ASSIGNMENT 1 — In the forum thread on staff attitude, what wine does zeph say they are into their second bottle of?
ASSIGNMENT 2 — List every quality whose perception, according to chefross in the forum thread on staff attitude, can be a detriment.
ASSIGNMENT 3 — Please carry on the forum thread on staff attitude, starting right after "Ah, that song."

PASSAGE FOR REVIEW —

However I agree with you on the two points I think you're trying to convey ... Attitude .. which is a key factor when I'm recruiting staff and the having to unteach people bit.

cheers!
zeph


----------



## chefross (May 5, 2010)

zeph zpiteri said:


> you have something wrong in your post as I've read it multiple times and even tho I'm into my second bottle of Foxey's Hangout's shiraz I'm sure it doesn't make sense when I read it.
> 
> However I agree with you on the two points I think you're trying to convey ... Attitude .. which is a key factor when I'm recruiting staff and the having to unteach people bit.
> 
> ...


I didn't read what you read into it. Indeed attitude is very important. A person's perception of both their experience, knowledge, as well as skill level can be a detriment. They make you believe they can do something. You take the time to show them how you want it and walk away. Half hour later you came back and see that they took it upon themselves to change the parameters because they thought it was better.
Sorry....I understood cheflayne quite well......perhaps it was the Syrah.....?


----------



## foodpump (Oct 10, 2005)

If they bring to much baggage I have to hear that song we all know so well. The song is " We did it this way in the last place I worked" I never want to hear that song again.[/QUOTE]

Ah, that song.

DATA FOR ANALYSIS —
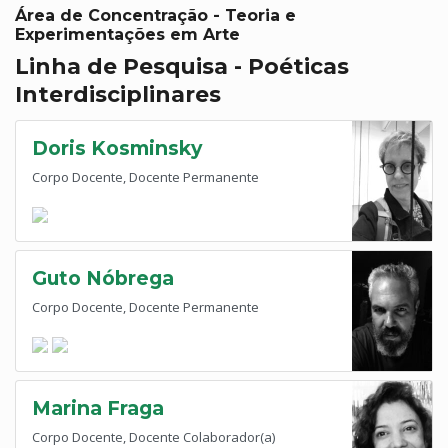
Área de Concentração - Teoria e
Experimentações em Arte
Linha de Pesquisa - Poéticas
Interdisciplinares
Doris Kosminsky
Corpo Docente, Docente Permanente
Guto Nóbrega
Corpo Docente, Docente Permanente
Marina Fraga
Corpo Docente, Docente Colaborador(a)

TASK ANSWER 1 — Foxey's Hangout's shiraz.

TASK ANSWER 2 — Experience, knowledge, and skill level.

TASK ANSWER 3 —
My response to that song is:
"That's nice. You're in ( name of establishment) "x" now. You do it the "X" way because that's what "X" customer expect and pay for. Now, are you going to show me you're competent enough to follow orders, or are you stupid enough to get fired on your first week?"


----------



## peachcreek (Sep 21, 2001)

Where you got your education isn't as important as knowing what you know and what to do with it. Work is about the here and now and where you are going, not so much how you got here.
My opinion.
Peachcreek


----------



## panini (Jul 28, 2001)

It sounds like most are referring to the hot side of the kitchen. Now in the bakery, you know, the skilled culinary art, it's a bit different.
Instead of pulling a steak out of the box and cooking it, those of us on the skilled culinary pastry side, well we have to make our steaks and then cook them.
Jesting. Personally, if I had my choice to hire someone with vast experience, or a newbie culinary grad or even a career changer with home baking experience (more to risk to them), I would chose the latter.
As some have mentioned, the song! The song doesn't bother me but I get infuriated when a new hire is shown something, does it that way while you're there. Then go back to their way after you've gone.
Did I tell you I've switched out my cameras in the kitchen, to cameras with audio. Better than TV when you work out of the house. Just kidding.
Actually, just signed for another 15 yrs. If one of the professionals here knows of someone looking for a change, we are moving forward. Grooming my niece to step up. I'm backed out already. We're looking for the right person to join the family. After some probationary time and better than average compensation I'm willing to hand over a risk free, no buy-in, no business debt since 2001, equal % ownership. I'm posting something on the other board, interns or something.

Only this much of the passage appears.